Слуги старались не попадаться мне на глаза. Подчинённые приносили бумаги и стояли на вытяжку. Помощник второго судьи принёс бумаги с правками. Я даже не понял, что на меня нашло. Папка в прямом смысле слова полетела в голову помощника судьи.
— Не ругайтесь, — пролепетал парень. — Я составил документ. Судья его поправил и приказал так отнести вам, чтобы вы проверили и посмотрели эти правки. Если вы не найдёте ошибок, то я составлю нормальный документ.
Я постарался взять себя в руки и почитать документ. Мне стоило великих трудов удержатся и не рычать. Пришлось доставать свод законов и пытаться разобраться в путанице дела. Я рассматривал всю практику и закон. Работа увлекла меня, и через пару минут злость отошла на второй план. Я дал несколько весьма ценных указаний, поправил формулировки, а потом написал записку своему помощнику, чтобы приносил мне документы.
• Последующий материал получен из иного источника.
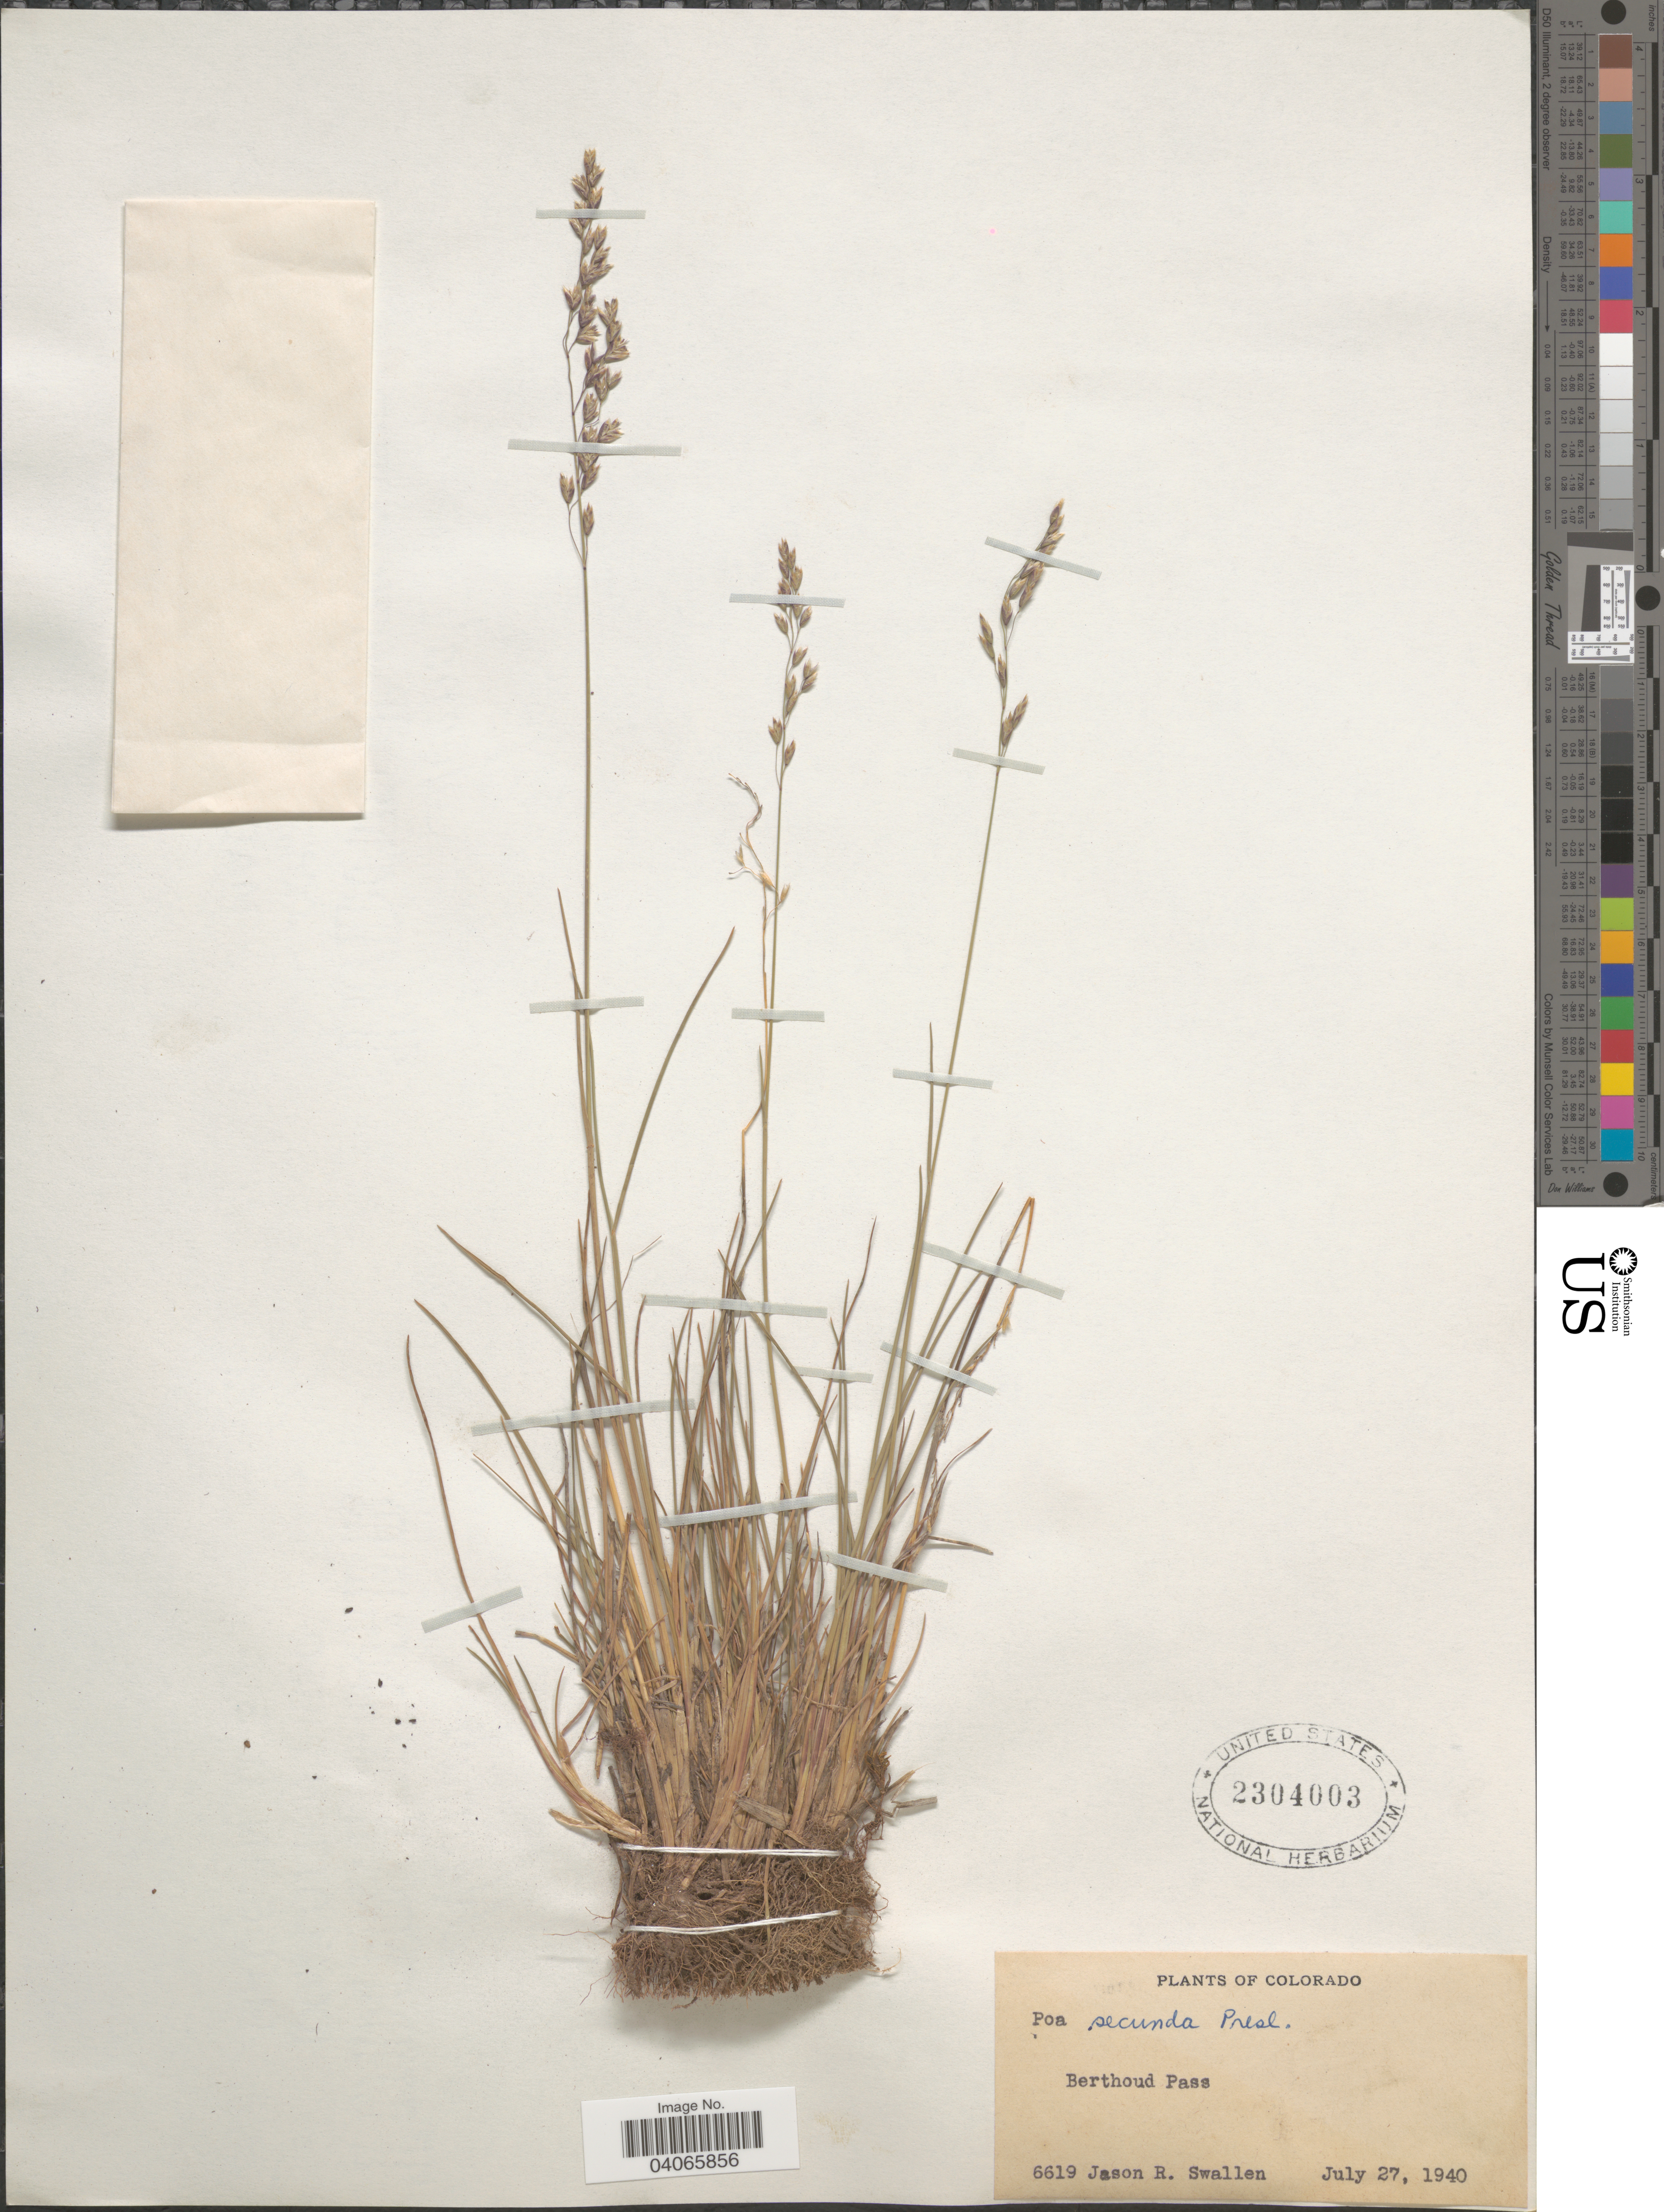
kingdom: Plantae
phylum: Tracheophyta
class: Liliopsida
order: Poales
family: Poaceae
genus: Poa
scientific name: Poa secunda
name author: J. Presl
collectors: J. R. Swallen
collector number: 6619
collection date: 1940-07-27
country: United States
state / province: Colorado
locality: Berthoud Pass.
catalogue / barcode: US 2304003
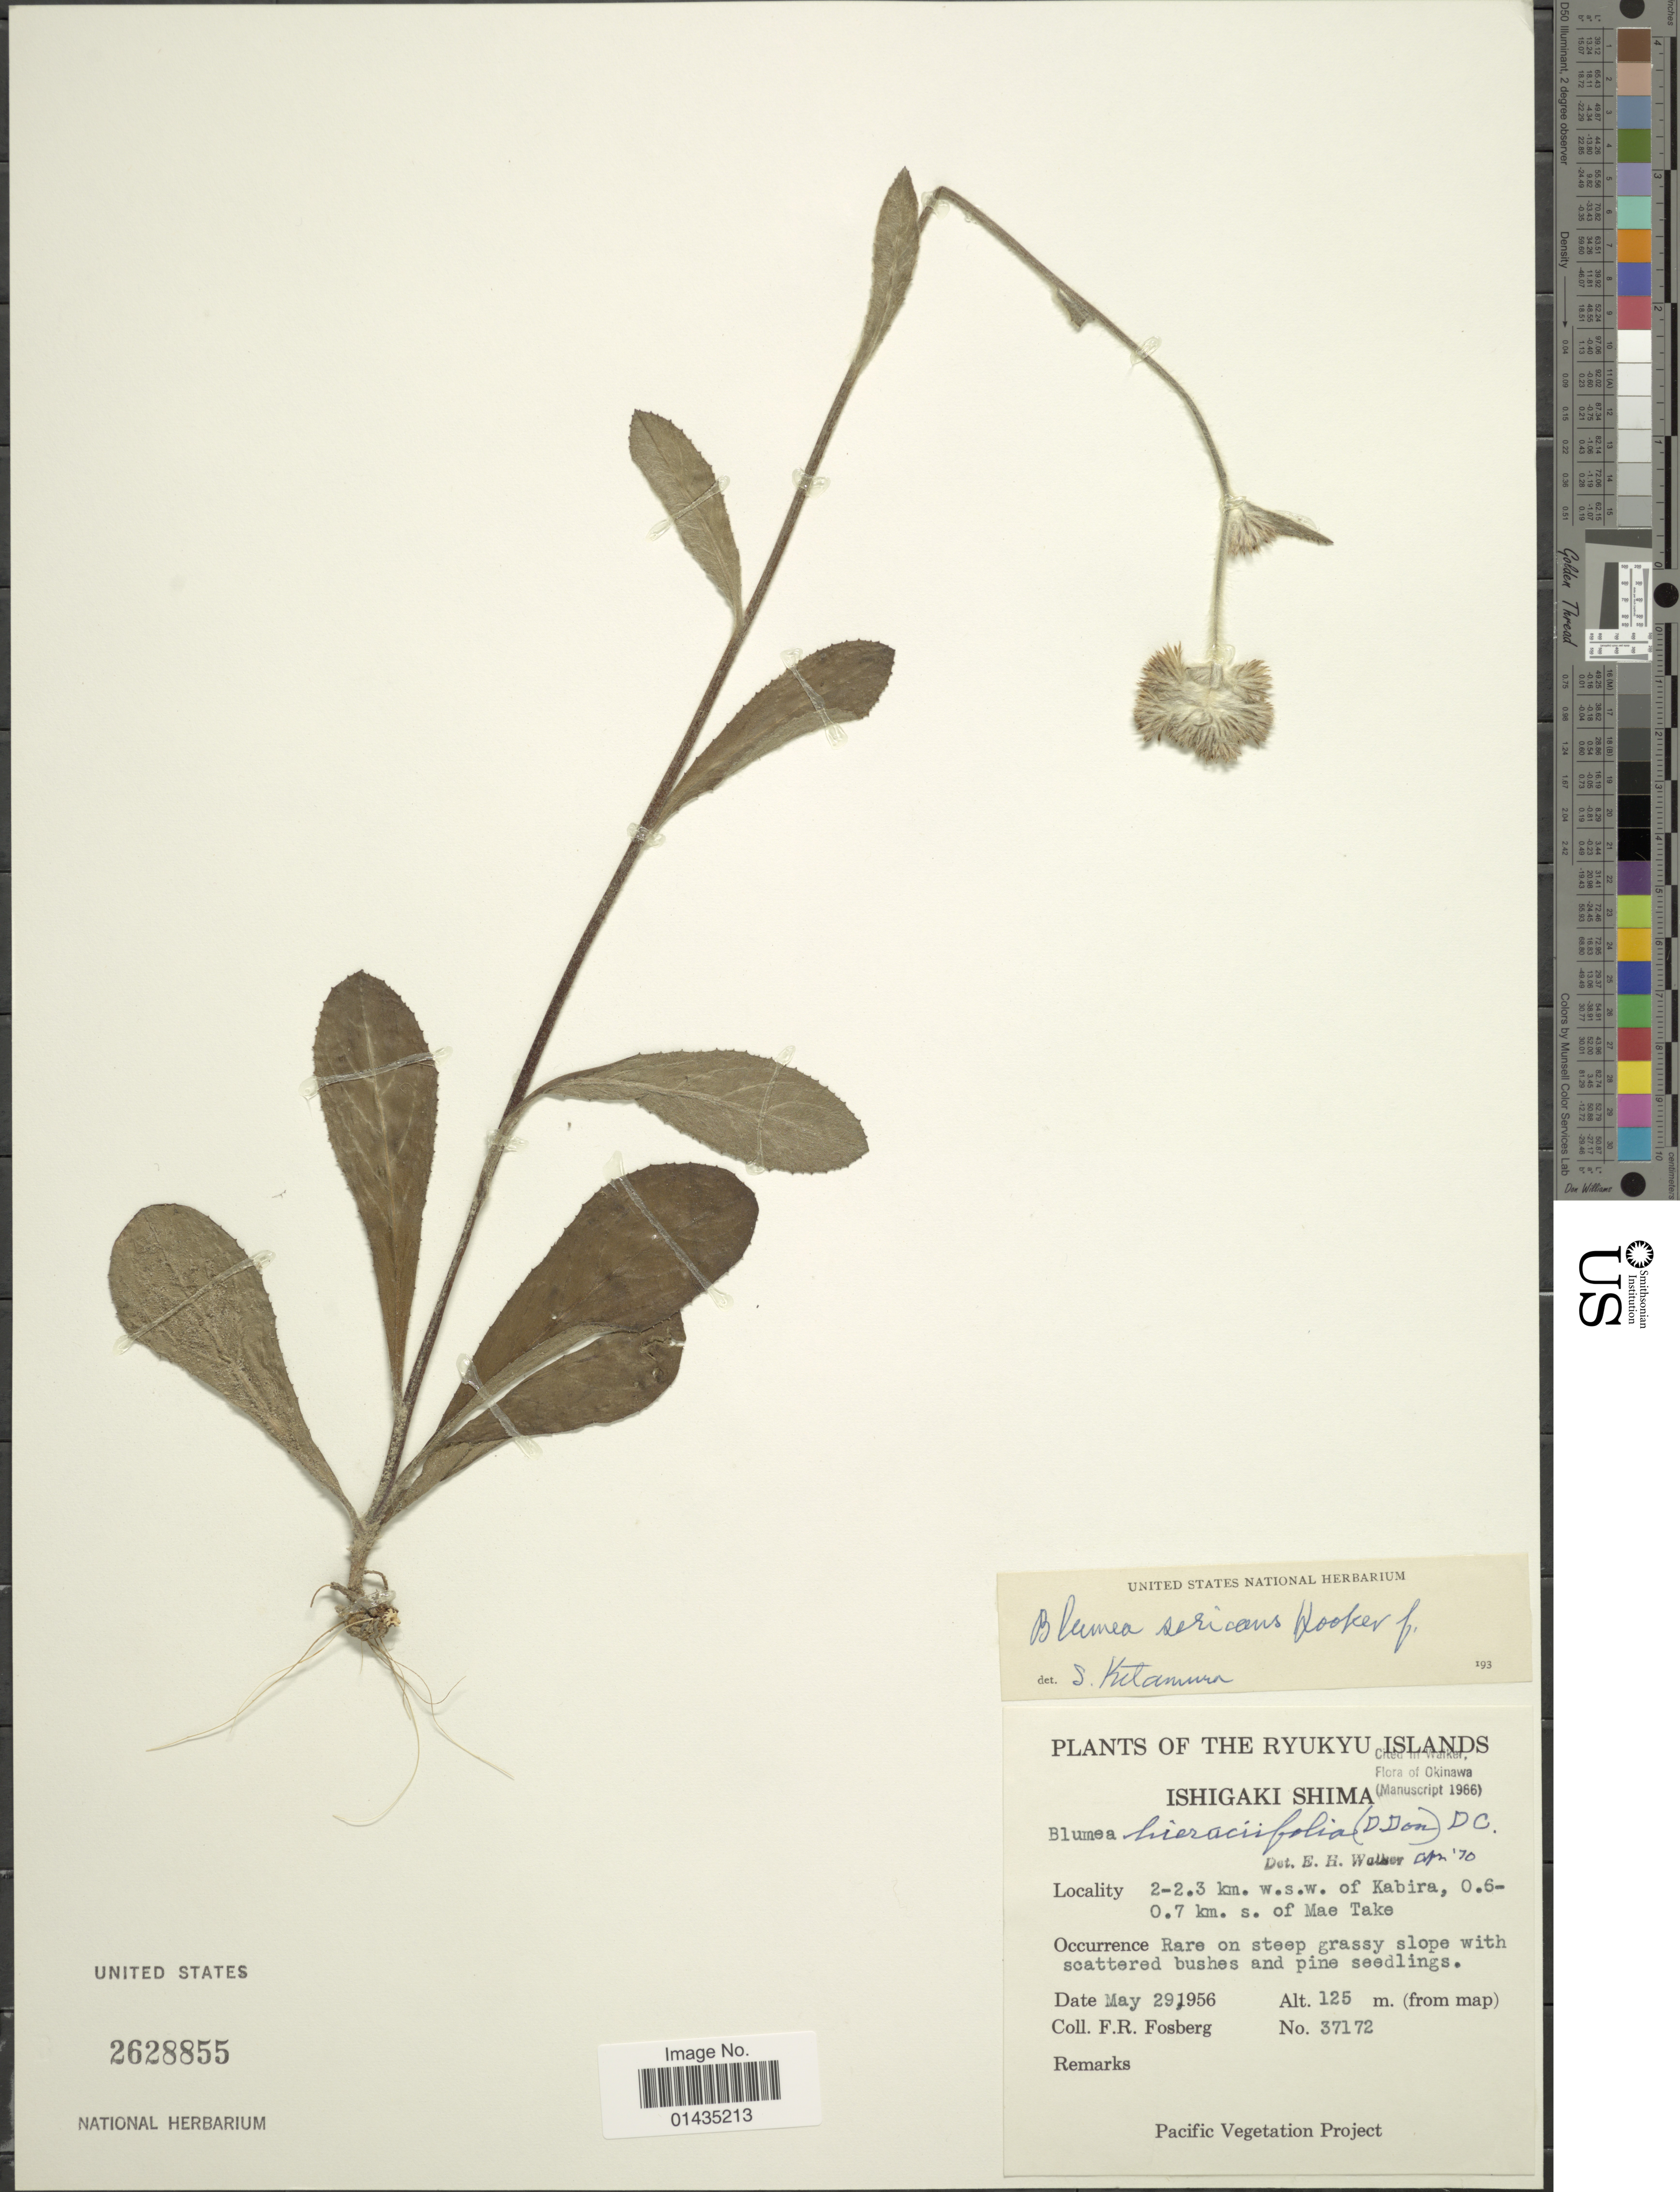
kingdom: Plantae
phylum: Tracheophyta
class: Magnoliopsida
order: Asterales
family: Asteraceae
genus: Blumea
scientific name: Blumea hieraciifolia var. hieraciifolia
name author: (Spreng.) DC.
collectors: F. R. Fosberg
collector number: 37172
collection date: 1956-05-29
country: Japan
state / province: Okinawa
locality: Ryukyu Islands, Ishigaki Shima, 2-2.3 km w.s.w. of Kabira, 0.6-0.7 km s. of Mae Take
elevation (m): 125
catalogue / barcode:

Вечерами, когда слуги уходили к себе, и дворец затихал, мне становилось ещё хуже. Накрывала паника и отчаяние. Я садился в кресло и повторял слова:
— Ничтожество, дибил, придурок.
Я сжимал кулаки и едва сдерживался, чтобы не пойти в ванную и не отрезать всё, что на тебе считалось лишним. Смотреть на себя в зеркало было невыносимо. Казалось, что из зеркальной глади смотрит откровенный урод. Головная боль от браслетов только усиливала отчаяние. Спать было сложно, почти невозможно. Я старался не плакать и постоянно поправлял себя, говоря:
— Ты теперь мужчина, а не женщина.
От этого становилось ещё противнее. Хотелось биться головой об стену и выть раненым зверем. От головной боли становилось ещё хуже. Голова болела так, что я боялся сойти с ума. Иногда я не мог ею даже тряхнуть, боясь, что вырвет. Ничто не приносило радости, ни развлечения, ни работа, ни книги, ни театр. В последний я сходил один раз. Мне показалось, что актёры на сцене воют, а не поют. Отсидев положенное время и порадовавшись, что могу спрятаться в ложе, я ушёл домой с ещё большей головной болью.
В один прекрасный день я понял, что не могу выбраться из неприятностей и омута, куда непонятно как угодил. Я с трудом мог вытащить себя из комнат и заставить хотя бы пойти гулять.